A High-Tech Take On The Buell 1125R
WORDS Iron & Air Staff IMAGES Gregory George Moore & Courtesy Magpul
“Ronin” is a Japanese word for a samurai without a master, a wanderer without a mission. In late 2009 after Harley-Davidson discontinued its performance-focused brand, Buell, Mike Mayberry and Richard Fitzpatrick of firearm accessory manufacturer, Magpul Industries Corp., bought two, 146-horsepower Buell 1125R sport bikes to give them new lives, new missions, as Ronin.
Great design means making something simple and intuitive. It is this philosophy which Mayberry and Fitzpatrick painstakingly administer to all Magpul products, and thus applied to the mechanical and cosmetic overhaul of these bikes. They explored working their way around its Rotax engine and fuel-in-frame chassis. Less than a year later, they unveiled the dramatic Magpul Ronin.
All the things Mayberry and Fitzpatrick loved about the 1125R— its frame, swingarm, and engine—remained untouched as they tossed out trim and plastics, designed a new exhaust, and replaced the side radiators with a bigger, bolder, more efficient radiator mounted on the bike’s nose.
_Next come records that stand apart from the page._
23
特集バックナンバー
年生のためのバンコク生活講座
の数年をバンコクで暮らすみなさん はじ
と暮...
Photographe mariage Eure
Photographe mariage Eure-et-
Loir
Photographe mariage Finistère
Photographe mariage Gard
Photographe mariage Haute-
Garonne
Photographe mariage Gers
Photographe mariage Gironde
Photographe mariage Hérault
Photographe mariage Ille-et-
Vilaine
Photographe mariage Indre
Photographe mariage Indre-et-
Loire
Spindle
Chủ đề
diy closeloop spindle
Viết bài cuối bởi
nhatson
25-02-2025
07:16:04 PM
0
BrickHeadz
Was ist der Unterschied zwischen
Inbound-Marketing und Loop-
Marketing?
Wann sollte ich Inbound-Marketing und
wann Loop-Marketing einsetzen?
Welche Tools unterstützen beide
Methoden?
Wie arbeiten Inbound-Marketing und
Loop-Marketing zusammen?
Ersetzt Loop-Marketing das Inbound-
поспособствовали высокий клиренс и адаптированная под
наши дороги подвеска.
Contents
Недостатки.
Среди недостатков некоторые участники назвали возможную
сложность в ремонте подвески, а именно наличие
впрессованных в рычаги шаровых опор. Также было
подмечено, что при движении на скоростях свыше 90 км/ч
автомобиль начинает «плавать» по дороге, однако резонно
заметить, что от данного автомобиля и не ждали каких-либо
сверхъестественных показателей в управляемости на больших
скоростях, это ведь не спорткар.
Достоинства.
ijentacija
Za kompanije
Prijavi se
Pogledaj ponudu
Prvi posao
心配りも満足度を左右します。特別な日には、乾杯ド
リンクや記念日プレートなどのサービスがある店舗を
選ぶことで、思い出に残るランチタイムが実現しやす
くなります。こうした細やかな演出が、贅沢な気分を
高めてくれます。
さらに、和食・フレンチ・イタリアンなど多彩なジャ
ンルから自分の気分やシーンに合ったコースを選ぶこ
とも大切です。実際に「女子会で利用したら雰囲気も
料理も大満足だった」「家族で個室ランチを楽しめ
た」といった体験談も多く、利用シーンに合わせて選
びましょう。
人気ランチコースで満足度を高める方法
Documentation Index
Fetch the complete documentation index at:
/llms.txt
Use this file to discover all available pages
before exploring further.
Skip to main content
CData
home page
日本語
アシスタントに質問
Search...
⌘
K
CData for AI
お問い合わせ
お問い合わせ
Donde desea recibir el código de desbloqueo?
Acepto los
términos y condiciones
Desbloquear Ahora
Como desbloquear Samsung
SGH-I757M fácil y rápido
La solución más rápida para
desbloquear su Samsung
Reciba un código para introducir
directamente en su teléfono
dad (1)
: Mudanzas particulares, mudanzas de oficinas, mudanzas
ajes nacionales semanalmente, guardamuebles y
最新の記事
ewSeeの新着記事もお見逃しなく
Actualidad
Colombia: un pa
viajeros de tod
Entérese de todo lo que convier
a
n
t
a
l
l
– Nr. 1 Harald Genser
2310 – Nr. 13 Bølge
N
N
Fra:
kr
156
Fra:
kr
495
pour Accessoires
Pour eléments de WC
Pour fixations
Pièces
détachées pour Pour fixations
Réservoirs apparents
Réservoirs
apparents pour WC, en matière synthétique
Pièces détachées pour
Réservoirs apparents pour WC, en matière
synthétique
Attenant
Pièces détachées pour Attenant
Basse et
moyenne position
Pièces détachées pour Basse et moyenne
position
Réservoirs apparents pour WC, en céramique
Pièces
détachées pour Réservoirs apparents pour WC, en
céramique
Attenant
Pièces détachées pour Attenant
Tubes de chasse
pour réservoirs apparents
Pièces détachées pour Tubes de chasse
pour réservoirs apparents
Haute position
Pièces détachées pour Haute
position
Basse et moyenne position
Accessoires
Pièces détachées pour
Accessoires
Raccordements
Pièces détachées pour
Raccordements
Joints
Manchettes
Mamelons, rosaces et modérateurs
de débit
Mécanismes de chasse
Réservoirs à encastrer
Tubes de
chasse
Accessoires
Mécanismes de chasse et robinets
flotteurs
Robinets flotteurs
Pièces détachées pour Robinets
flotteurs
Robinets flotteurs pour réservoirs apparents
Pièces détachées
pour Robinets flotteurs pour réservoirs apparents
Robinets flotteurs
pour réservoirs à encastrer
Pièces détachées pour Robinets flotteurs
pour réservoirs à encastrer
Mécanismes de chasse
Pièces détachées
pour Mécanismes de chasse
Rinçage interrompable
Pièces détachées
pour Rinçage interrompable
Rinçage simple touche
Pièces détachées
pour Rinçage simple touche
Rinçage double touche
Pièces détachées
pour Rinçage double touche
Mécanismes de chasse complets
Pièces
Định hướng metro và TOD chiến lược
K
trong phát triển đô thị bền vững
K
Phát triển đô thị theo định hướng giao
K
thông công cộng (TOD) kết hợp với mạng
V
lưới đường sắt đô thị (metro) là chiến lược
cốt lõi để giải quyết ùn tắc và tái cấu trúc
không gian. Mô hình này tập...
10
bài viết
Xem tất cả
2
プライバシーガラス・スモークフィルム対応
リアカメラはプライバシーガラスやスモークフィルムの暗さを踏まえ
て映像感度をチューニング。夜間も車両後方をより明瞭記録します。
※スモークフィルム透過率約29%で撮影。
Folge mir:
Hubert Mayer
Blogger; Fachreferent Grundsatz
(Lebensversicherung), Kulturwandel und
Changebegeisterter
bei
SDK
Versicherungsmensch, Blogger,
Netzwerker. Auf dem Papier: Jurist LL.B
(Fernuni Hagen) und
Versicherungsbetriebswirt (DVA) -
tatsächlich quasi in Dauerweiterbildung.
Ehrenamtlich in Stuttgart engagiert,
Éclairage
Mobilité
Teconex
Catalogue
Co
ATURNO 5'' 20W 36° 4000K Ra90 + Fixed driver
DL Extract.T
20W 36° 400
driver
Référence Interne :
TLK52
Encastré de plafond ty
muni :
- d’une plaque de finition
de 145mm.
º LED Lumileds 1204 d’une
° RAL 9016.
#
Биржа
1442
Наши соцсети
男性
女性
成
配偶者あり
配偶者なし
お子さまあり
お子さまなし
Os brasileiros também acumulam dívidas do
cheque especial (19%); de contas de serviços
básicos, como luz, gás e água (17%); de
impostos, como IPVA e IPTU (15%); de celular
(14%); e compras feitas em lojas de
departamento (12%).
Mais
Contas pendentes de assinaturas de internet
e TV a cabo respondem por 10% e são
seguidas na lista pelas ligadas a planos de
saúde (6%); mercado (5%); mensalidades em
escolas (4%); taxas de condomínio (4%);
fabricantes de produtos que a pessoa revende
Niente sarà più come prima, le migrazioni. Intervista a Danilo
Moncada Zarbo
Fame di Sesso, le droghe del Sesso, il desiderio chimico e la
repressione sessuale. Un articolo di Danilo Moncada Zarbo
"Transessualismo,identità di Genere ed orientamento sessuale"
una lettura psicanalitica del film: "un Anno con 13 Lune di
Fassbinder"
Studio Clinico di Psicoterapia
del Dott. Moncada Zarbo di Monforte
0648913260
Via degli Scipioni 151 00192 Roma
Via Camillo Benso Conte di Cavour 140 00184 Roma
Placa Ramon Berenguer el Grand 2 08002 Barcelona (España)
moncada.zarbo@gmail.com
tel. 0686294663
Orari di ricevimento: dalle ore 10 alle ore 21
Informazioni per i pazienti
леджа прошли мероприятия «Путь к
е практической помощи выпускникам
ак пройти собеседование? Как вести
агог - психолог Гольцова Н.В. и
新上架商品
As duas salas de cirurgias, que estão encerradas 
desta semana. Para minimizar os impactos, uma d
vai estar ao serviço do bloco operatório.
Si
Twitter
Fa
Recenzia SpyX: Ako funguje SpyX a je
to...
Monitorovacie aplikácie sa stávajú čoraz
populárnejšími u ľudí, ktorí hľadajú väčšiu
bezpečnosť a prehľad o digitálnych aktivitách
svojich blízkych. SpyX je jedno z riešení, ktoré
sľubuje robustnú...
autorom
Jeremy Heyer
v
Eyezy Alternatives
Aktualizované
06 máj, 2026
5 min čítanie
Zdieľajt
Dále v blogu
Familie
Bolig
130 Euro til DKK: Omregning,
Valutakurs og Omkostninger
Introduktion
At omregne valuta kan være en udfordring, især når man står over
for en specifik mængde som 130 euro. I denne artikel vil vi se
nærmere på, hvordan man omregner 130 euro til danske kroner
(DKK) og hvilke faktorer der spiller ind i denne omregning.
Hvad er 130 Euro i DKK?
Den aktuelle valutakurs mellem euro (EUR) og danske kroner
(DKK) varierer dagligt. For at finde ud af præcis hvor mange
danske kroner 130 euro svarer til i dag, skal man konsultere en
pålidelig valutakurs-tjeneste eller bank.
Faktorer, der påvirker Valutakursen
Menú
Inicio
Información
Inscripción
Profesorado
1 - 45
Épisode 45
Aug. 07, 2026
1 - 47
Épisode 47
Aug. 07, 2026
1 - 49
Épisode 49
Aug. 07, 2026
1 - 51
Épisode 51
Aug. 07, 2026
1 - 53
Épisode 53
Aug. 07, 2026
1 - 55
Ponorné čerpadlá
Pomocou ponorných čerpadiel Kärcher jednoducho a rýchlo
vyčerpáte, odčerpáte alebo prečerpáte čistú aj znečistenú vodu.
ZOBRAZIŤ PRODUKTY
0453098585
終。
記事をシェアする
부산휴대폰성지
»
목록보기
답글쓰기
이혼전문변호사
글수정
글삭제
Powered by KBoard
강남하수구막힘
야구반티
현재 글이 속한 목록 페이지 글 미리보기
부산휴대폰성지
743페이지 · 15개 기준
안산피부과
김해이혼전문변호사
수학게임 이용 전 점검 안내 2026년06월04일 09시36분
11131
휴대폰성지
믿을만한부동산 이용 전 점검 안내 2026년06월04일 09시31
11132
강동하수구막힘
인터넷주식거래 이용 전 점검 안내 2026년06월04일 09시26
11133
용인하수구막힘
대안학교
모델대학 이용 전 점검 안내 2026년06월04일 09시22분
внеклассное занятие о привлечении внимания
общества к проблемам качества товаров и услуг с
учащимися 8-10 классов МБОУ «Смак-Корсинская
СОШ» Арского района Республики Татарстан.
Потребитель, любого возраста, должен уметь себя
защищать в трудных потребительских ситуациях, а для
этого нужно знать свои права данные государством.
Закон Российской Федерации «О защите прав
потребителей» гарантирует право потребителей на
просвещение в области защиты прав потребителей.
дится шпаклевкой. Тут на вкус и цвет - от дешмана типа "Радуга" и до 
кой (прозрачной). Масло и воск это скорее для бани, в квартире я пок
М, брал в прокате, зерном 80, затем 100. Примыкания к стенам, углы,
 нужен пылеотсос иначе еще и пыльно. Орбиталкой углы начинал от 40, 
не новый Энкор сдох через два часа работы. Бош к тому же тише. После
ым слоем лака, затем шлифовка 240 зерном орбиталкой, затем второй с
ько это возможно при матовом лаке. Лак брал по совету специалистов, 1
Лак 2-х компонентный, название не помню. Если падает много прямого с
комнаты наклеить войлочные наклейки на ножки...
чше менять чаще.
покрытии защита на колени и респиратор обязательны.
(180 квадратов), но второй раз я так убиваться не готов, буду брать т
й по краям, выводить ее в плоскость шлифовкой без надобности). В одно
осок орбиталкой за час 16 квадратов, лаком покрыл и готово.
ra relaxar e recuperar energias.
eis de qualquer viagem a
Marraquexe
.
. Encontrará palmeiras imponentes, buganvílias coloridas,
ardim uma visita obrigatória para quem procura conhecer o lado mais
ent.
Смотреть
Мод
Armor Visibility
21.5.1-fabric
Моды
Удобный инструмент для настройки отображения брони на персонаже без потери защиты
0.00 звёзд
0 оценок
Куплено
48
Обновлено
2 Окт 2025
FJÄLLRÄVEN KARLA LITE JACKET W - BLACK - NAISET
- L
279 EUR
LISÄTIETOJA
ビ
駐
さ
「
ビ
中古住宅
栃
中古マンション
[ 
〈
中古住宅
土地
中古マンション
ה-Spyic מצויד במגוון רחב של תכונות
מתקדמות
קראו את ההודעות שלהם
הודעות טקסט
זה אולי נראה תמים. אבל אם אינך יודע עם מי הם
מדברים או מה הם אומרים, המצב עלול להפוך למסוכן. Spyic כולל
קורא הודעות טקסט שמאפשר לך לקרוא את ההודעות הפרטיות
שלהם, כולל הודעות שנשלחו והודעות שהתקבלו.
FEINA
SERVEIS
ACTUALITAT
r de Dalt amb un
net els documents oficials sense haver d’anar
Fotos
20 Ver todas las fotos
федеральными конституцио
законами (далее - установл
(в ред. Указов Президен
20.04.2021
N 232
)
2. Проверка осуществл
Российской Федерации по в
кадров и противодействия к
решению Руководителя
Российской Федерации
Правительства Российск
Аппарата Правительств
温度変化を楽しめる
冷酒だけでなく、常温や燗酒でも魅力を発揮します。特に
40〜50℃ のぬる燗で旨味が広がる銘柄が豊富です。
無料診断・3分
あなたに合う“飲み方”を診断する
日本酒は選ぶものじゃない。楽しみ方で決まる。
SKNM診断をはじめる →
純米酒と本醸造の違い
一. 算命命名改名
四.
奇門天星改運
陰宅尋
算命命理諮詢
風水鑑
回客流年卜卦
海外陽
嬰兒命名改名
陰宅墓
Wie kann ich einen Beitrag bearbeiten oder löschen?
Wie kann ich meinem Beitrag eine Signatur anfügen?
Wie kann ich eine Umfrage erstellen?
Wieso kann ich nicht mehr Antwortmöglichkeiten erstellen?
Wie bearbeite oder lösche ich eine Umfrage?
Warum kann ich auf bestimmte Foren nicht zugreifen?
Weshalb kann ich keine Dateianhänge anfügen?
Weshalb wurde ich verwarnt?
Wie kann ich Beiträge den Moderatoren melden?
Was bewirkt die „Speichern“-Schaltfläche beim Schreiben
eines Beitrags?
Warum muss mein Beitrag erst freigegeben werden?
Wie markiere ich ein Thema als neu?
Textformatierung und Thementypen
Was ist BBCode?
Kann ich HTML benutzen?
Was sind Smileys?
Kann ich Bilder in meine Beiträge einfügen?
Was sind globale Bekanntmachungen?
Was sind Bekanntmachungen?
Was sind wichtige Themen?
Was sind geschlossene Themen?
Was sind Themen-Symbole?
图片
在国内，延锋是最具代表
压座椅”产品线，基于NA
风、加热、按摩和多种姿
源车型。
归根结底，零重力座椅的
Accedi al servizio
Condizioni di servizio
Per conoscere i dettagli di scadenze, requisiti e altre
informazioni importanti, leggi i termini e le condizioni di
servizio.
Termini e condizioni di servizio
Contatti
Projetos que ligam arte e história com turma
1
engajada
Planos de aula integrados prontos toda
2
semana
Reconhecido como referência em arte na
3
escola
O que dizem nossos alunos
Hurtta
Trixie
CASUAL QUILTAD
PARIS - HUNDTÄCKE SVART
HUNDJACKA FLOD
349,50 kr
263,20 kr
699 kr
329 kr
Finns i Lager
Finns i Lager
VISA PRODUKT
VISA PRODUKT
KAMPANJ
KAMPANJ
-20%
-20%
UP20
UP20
The Ronin features a custom mono-shock linkage suspension, a unitized handlebar assembly, and a cast aluminum tail section, and perhaps its most striking feature is its forks; full-size, 3D-printed wax patterns allowed Mayberry and Fitzpatrick to work two stacked headlights on the right fork and a coolant overflow system on the left.
Enthusiasts loved the Ronin and opened their wallets, so Mayberry and Fitzpatrick decided to do a limited production run. They created a “pop-up” manufacturing company, Ronin Motor Works, in Denver, Colorado, not far from Magpul Industries Corp.’s former headquarters. Drawing inspiration from the Japanese folklore story, The 47 Ronin, Ronin Motor Works produced a total 47 of bikes, each named after the warriors in the legend. The Ronins were built and released in batches with various colorways and design schemes; the final five “art bikes” were released in early 2017.
The Ronin project has been a successful venture in honoring the Buell marque and showcasing the talents and pedigree of its founders.